One summer morning, twelve-year-old Edward Adler, his family, and 183 other passengers board a flight in Newark headed for Los Angeles. Halfway across the country, the plane crashes. Edward is the sole survivor. Edward’s story captures the attention of the nation, but he struggles to find a place in a world without his family.
... a haunting novel that’s a masterful study in suspense, grief and survival ... Napolitano’s dual-timeline structure turns Dear Edward into a suspenseful page-turner with sprinkles of mystery, satisfying our rubbernecking urge to see the unfolding of a disaster and its aftermath ... While none of the adults in either the real crash or the novel it inspired survive, Napolitano’s fearless examination of what took place models a way forward for all of us. She takes care not to sensationalize, presenting even the most harrowing scenes in graceful, understated prose, and gives us a powerful book about living a meaningful life during the most difficult of times.
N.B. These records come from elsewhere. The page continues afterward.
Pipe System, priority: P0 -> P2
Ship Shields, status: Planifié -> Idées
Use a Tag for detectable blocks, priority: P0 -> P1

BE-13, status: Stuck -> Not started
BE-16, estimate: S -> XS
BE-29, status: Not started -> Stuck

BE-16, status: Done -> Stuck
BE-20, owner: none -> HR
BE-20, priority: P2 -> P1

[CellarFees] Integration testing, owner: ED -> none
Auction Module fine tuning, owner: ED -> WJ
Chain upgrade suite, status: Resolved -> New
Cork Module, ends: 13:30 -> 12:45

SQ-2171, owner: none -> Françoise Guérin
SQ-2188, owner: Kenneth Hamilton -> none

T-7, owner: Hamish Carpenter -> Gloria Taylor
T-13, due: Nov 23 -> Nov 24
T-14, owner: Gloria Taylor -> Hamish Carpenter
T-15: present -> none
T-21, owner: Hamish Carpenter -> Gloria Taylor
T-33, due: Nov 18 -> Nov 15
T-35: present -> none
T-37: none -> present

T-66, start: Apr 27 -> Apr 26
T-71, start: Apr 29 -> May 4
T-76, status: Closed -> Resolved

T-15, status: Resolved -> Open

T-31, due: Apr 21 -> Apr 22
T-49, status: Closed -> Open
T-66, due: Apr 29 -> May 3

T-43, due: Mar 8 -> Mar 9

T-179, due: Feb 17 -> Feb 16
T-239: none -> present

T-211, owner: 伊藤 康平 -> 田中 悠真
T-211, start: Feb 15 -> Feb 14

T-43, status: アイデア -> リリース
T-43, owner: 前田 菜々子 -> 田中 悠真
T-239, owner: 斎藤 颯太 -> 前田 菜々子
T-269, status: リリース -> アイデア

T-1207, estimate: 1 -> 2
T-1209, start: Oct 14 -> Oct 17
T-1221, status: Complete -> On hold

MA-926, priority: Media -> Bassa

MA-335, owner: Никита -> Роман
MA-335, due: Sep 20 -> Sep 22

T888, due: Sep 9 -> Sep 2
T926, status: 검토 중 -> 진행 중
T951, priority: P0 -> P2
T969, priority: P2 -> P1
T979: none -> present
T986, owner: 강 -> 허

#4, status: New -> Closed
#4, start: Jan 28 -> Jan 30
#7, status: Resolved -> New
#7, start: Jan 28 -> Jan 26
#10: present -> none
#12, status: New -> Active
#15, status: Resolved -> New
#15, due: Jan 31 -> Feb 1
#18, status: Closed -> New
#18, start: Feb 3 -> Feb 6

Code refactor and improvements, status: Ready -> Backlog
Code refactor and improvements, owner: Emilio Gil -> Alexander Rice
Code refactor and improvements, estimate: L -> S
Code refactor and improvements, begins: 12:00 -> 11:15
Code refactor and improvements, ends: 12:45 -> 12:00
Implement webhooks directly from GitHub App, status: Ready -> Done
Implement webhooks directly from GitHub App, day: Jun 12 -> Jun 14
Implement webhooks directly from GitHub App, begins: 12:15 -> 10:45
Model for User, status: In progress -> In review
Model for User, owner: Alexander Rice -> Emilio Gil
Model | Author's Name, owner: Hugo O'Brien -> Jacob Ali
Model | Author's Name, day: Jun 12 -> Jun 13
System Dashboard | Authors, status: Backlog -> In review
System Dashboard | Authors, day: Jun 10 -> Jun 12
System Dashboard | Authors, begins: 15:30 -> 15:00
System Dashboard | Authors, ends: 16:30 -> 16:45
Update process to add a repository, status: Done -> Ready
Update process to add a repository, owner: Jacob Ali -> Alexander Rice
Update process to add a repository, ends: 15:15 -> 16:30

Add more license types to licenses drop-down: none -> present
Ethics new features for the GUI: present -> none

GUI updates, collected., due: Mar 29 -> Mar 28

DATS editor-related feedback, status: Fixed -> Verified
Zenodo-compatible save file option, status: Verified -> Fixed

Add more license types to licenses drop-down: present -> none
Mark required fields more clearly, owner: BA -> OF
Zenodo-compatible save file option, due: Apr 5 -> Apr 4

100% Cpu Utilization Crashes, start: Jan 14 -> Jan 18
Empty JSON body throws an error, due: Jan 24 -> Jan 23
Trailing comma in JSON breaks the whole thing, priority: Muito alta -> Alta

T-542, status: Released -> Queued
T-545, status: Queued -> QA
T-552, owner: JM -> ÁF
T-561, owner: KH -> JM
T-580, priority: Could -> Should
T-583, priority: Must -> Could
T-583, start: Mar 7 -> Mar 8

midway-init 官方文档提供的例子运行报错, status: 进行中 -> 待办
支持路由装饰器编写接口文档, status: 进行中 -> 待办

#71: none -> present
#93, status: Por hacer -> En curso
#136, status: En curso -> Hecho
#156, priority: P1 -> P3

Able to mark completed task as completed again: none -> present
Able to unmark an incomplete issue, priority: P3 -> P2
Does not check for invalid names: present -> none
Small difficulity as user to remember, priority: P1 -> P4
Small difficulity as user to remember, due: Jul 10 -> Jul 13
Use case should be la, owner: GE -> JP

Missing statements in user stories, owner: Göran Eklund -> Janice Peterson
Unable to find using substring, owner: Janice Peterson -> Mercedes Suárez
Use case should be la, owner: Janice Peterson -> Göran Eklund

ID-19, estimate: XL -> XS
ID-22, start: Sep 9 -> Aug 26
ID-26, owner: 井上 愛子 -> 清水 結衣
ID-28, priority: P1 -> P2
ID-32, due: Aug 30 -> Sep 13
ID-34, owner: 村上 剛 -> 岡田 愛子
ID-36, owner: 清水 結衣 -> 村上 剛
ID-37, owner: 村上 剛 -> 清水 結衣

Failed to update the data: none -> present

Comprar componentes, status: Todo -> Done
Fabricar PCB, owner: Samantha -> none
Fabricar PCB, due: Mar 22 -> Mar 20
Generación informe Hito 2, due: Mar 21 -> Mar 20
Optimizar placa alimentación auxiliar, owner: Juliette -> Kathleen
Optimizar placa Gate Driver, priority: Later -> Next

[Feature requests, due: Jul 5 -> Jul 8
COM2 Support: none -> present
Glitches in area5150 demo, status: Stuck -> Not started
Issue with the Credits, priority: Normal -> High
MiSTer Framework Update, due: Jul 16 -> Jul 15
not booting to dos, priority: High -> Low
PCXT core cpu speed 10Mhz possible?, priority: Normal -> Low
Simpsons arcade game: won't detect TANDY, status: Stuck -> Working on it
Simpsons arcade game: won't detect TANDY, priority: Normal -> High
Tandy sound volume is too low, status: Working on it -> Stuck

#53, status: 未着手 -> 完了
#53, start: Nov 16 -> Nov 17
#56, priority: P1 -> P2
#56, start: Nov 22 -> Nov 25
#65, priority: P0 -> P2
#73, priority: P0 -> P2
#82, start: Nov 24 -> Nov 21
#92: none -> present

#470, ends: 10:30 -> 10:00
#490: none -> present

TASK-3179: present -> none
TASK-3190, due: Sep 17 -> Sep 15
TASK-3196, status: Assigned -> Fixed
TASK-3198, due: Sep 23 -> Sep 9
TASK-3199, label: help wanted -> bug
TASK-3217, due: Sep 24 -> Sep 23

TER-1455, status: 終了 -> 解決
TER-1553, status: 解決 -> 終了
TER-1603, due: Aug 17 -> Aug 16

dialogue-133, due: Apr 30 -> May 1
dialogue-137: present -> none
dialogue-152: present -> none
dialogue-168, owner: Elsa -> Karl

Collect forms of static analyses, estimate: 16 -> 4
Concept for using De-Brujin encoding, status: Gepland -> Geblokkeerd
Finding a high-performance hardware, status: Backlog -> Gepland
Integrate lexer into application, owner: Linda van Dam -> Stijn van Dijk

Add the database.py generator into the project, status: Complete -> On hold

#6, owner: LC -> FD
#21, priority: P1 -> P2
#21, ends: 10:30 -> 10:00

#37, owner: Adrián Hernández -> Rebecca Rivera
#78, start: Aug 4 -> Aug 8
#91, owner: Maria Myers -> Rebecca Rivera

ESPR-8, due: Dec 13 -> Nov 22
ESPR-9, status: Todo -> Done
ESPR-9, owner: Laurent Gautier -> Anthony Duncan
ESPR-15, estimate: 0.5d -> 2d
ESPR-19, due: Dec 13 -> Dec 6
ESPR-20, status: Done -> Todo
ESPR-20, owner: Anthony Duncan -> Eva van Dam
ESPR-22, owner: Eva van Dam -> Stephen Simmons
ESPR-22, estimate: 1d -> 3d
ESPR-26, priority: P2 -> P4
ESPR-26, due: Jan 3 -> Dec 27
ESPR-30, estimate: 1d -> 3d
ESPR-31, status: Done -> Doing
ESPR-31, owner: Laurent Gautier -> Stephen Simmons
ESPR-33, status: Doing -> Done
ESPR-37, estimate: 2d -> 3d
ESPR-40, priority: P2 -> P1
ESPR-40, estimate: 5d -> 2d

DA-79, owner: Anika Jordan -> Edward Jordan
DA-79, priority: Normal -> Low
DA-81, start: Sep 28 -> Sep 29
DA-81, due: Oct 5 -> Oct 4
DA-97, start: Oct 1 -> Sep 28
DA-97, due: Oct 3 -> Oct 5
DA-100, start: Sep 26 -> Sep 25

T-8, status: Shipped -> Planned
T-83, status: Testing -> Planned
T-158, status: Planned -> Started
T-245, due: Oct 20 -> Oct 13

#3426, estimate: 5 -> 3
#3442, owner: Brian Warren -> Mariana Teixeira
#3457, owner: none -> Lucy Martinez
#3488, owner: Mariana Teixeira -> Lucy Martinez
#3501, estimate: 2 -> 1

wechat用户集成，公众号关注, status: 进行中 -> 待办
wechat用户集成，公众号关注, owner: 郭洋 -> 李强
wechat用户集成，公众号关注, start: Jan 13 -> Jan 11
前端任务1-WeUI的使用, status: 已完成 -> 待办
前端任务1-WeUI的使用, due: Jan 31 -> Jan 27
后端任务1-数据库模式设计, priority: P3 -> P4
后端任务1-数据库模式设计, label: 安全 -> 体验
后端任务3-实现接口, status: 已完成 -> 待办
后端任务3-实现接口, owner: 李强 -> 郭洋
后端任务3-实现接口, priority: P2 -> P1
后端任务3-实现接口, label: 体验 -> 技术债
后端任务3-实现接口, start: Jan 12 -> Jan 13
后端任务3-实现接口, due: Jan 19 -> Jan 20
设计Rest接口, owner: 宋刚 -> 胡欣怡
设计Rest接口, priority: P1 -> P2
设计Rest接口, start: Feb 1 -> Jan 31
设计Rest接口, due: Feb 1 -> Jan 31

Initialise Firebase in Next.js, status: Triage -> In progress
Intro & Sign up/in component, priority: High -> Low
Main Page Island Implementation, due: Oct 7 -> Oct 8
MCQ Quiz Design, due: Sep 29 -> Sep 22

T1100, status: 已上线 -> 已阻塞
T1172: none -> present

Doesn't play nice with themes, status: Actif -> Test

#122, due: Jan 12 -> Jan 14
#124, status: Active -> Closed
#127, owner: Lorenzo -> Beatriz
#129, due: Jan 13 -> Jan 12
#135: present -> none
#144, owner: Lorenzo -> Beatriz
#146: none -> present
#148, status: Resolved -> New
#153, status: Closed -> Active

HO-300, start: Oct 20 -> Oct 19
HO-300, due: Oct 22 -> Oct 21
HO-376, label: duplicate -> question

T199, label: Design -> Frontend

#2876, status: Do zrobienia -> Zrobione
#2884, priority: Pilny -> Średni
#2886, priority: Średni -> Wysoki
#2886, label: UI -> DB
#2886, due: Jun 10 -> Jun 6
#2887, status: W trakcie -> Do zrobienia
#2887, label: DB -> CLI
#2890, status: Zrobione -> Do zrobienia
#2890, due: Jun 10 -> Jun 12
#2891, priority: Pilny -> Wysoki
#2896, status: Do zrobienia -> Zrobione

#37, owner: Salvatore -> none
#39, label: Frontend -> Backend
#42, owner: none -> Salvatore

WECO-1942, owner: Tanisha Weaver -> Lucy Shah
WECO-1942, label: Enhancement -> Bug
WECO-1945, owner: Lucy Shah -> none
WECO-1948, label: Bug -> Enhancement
There’s something brutal about killing a planeload of people and then introducing a handful of them and killing them all over again. But the cruelty of this aspect of the novel’s structure is countered by the astonishing tenderness of other sections ... Napolitano has written a novel about the peculiar challenges of surviving a public disaster in the modern age. She shows with bracing clarity just how cable news and social media magnify misery and exposure as never before ... Napolitano attends to this cultural context deftly, letting the world’s agony and curiosity play out largely on the sidelines of what remains a delicate story of one boy’s physical and psychological recovery ... That blankness at the center of this novel could have become a kind of black hole absorbing all light and interest, but Napolitano captures the subtle shades of Edward’s spirit like the earliest intimations of dawn ... in Napolitano’s gentle handling, it’s persistently lovely ... one of the most touching stories you’re likely to read in the new year.
With its expert pacing and picture-perfect final page, Dear Edward is a wondrous read. It is a skillful and satisfying examination of not only what it means to survive, but of what it means to truly live.